According to the California Community Colleges Chancellor’s Office, 76,309 people attended Santa Ana College during the 2010-2011 school year and 3,172 students graduated or received a certificate.
California’s community colleges enroll about 2.6 million students at 112 colleges. Less than 54 percent of students complete a degree or certificate. Written by Sen. Carol Liu, Senate Bill 1143 mandated that the Board of Governors of the California Community Colleges “adopt a plan for promoting and improving student success” by March 1 of this year.

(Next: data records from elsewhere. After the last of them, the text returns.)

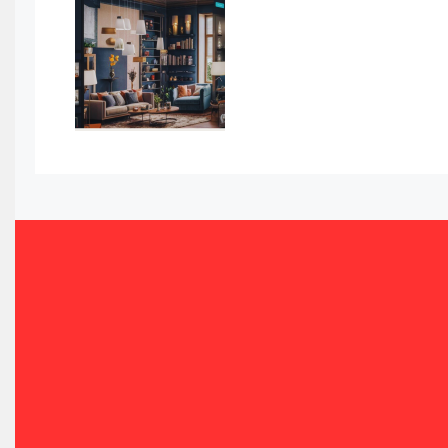
Awards
Bahamas – Caribbean Home & Living Expo
Bahrain – Bahrain Furniture & Design Expo
Bahrain Furniture Industry Ecosystem Report (January–
Balcony & Terrace Sets
Band Saws
Bangladesh – Dhaka International Furniture Fair
Bathroom Furniture Market Intelligence
Beam Saws
Bedding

Passed in 2010, SB1143 is designed to combat “the low rate of degree completion among community college students…threatening California’s economic future,” according to the Chancellor’s Office.
After about a year of work, a 20-member task force presented its recommendations, adopted in January by the Board.
“There were many ideas discussed,” said Dr. David Morse, a Long Beach City College professor and a member of the Task Force. “One item I brought up for discussion was to hire more full-time teachers to help with basic skills. It was quickly discarded.”
Twenty-two recommendations were approved and sent to the Board in December 2011 and were ratified in January. The recommendations are now at the state Legislature for review. “Implementations are pending due to educational codes being amended.” Morse said.
Among the recommendations, one would require students to select a field of study and create an education plan by the end of their third term. If a student does not do this, they will lose priority for registration and may find it more difficult to enroll in classes.
“The proposed policies will give priority to students seeking courses that address the core mission of our colleges: career technical education, completing lower division transfer requirements, and basic skills and English as a second language. These students will also be expected to take a diagnostic assessment, participate in orientation, and develop an education plan,” said Peter Mac Dougall chair of the California Community Colleges Student Success Task Force and a member of the California Community Colleges Board of Governors.
A stricter set of guidelines for attaining a BOG Fee Waiver was also among the recommendations presented.
“That already happens at the federal level with the Pell Grant and the federal loans. California, with the BOG has just been a lot freer and liberal with that and it’s not as much money either,” said Robert Manson, Associate Dean of Financial Aid at SAC. “With the economy the way it is, I think they are having second thoughts about that. They probably would be using the federal model as an example.”
“Right now the federal government…allows for an appeal process where students can come see us in financial aid and explain their circumstances and why they are not able to keep their 2.0 GPA,” Manson added, “so there is that leeway to make exceptions and we are able to help a lot of students.”